## [Document excerpt]
— START —

Increase HVAC Customer Satisfaction with Integrated Field Service Software
HVAC is an industry within field service where time and efficiency are crucial. If a client’s heat goes down in the winter (in most parts of the world) or his or her AC goes down in the summer (ditto), it could mean millions of dollars of lost revenue and affected parts and machines if an HVAC technician can’t be dispatched quickly and fix the problem the first time out.
Despite this need for more effective integration of services in HVAC companies, research has found that 74% of such companies — essentially 3 in 4 — aren’t using any field service management software systems. Of the 26% that are, most use GPS-enabled scheduling software (66%) or GPS routing optimization (61%).
A focus on GPS technologies within HVAC makes sense — it makes sense for any field service business, of course, because technicians drive revenue by being in front of clients, not by sitting in their trucks — because speed is crucial for many HVAC clients. They need technicians there now because their HQs are overheating and machines are potentially being damaged.
While scheduling and dispatch being GPS-enabled is crucial, field service software programs will typically integrate much more of the core business processes.
Typically, this refers to:
Scheduling
Dispatch
Inventory
Billing/Invoicing
Routing
… although it can incorporate other practices as well, such as an HVAC CRM, dependent on your business model.
The overall idea is tied to the customer journey or customer experience. If a customer or client has a field service need, you want this person to go onto your website or app (or call you) and be able to schedule the appointment when it is convenient for him or her. On your end, this scheduling of an appointment should be ‘speaking’ directly to dispatch — knowing where techs are and what their days and weeks look like. (And hopefully involving GPS, as the stats above note.) This also needs to be ‘speaking’ to inventory, so that you can identify what parts are needed for this newly scheduled job — and then make sure the technician will have access to those parts. The final component is billing and invoicing; the tech needs customer data loaded into his or her phone so that billing can take place on-site.

— END —

## [Directions]
A. For the HVAC software article, decide whether each statement agrees with the text, answering yes or no and quoting the words that settle it: (i) Research found that most HVAC companies do not use field service management software. (ii) Among companies that do use such software, GPS routing optimization is more common than GPS-enabled scheduling software. (iii) Billing is intended to happen on-site.
B. Write the next part of the HVAC software article, picking up after its final sentence about billing and invoicing.
The listing that comes next is separate material, unrelated to the HVAC article.

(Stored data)
— START —

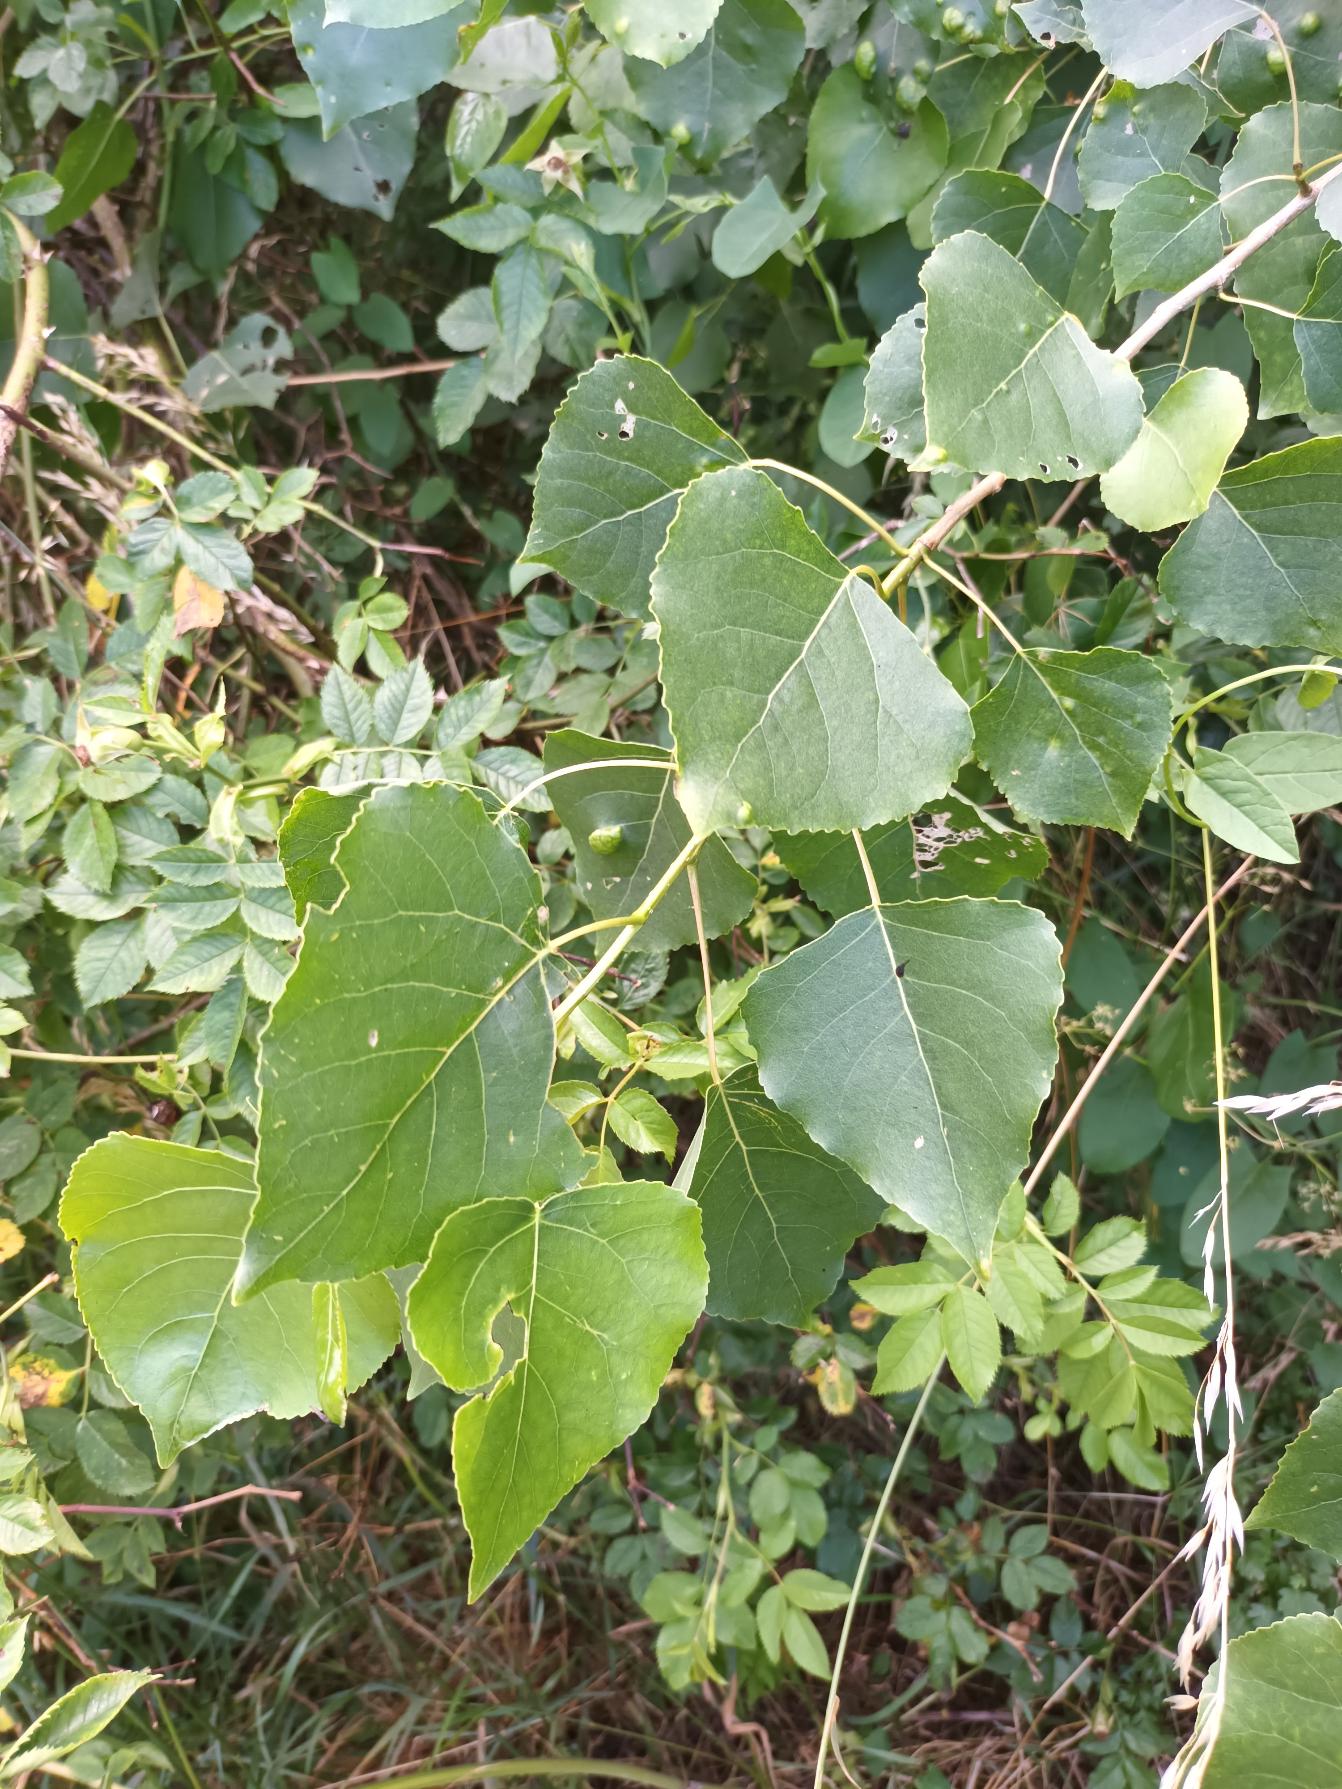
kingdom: Plantae
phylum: Tracheophyta
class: Magnoliopsida
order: Malpighiales
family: Salicaceae
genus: Populus
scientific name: Populus nigra
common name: Sort-poppel
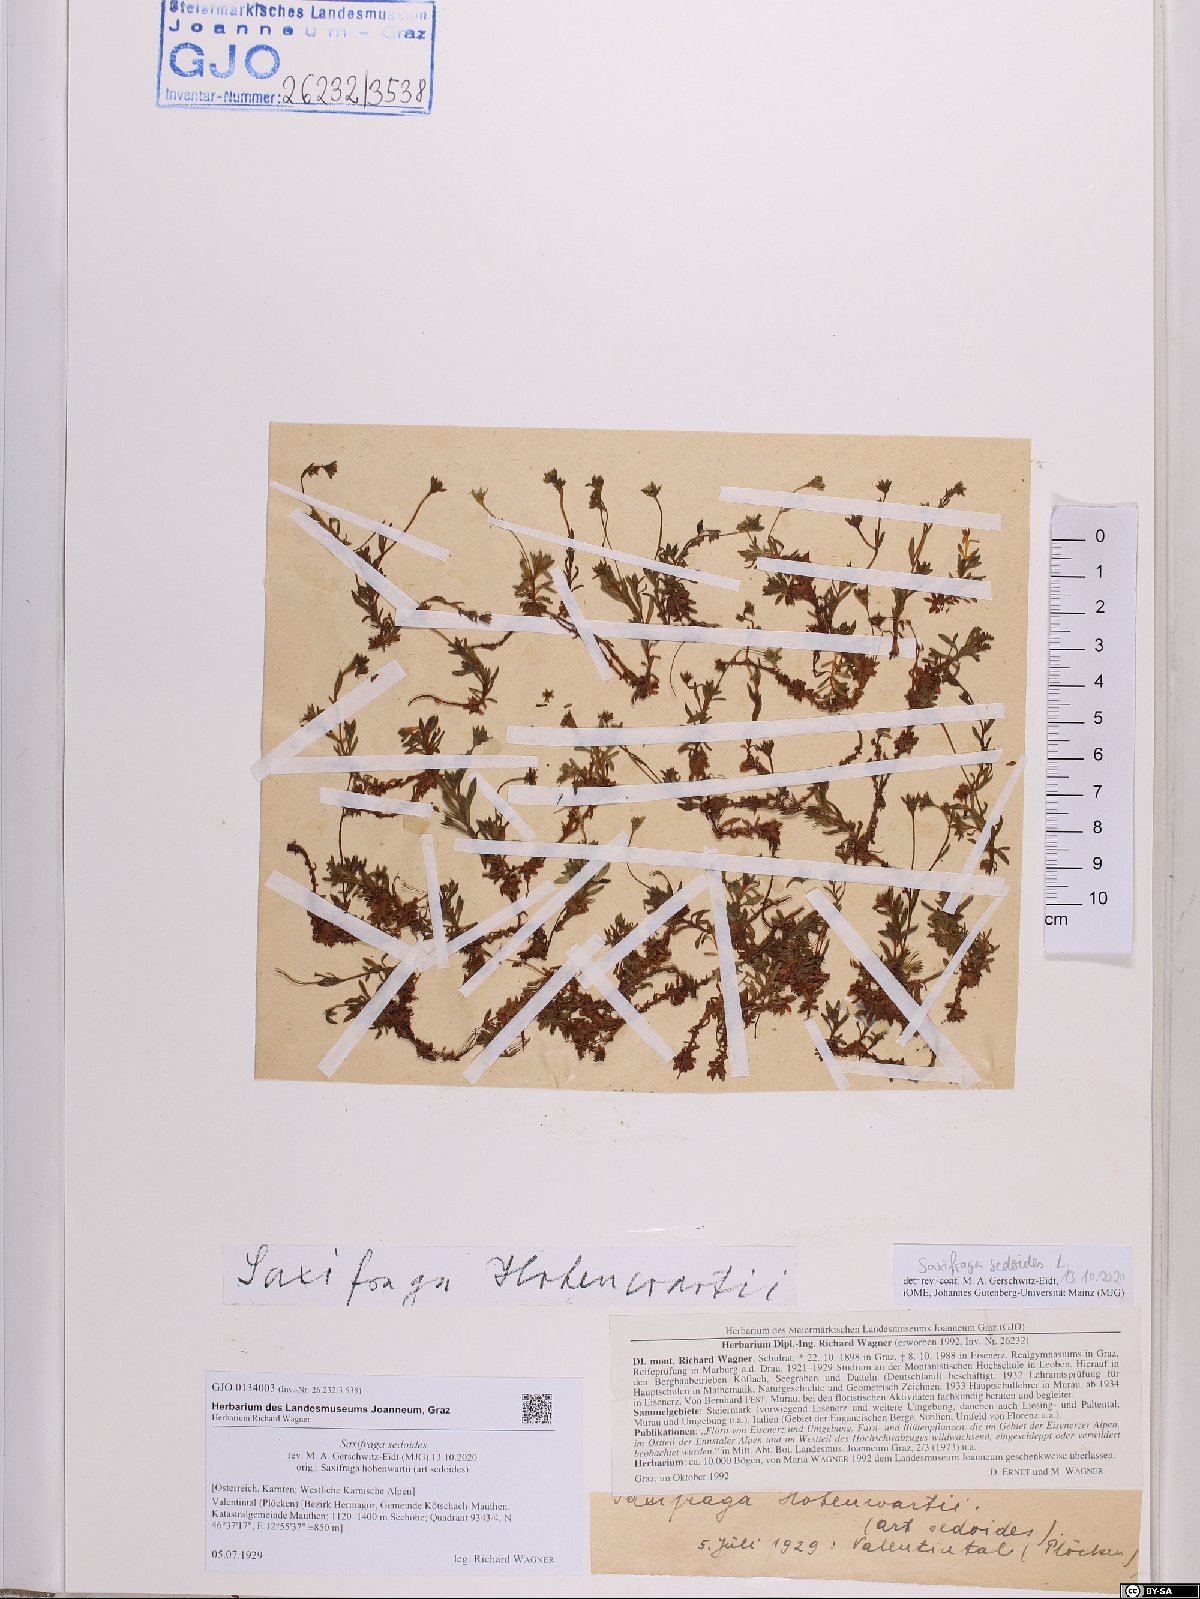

— END —

## [Final results]
A.
(i) Yes: "74% of such companies — essentially 3 in 4 — aren’t using any field service management software systems."
(ii) No: "most use GPS-enabled scheduling software (66%) or GPS routing optimization (61%)."
(iii) Yes: "the tech needs customer data loaded into his or her phone so that billing can take place on-site."

B.
It’s important to remember that, based on recent research, the value of customer experience is trumping the value of having a strong, well-known brand.
This has always been true in field service — in HVAC, your “product” is essentially the skill and professionalism of your technicians — but as digital tools (such as field service software) make it easier for others to enter your local market, it’s more important to remember than ever.
When you integrate the bullet points we listed above — the different aspects of your business — the customer is usually happier. It’s what is sometimes called an “end-to-end solution,” meaning the customer receives the same transparency, information, and quality service no matter who he or she speaks to at your organization. This ability comes from integrated processes, as opposed to each silo operating in its own way.
The simplest way to integrate your business processes is through a field service software program where all the different variables can ‘speak’ to one another and be seen holistically. If you try to integrate core operations, without field service software, it can become painstaking and tedious and silo mentality can take over, whereby dispatch doesn’t communicate properly with inventory, and the end customer is disappointed.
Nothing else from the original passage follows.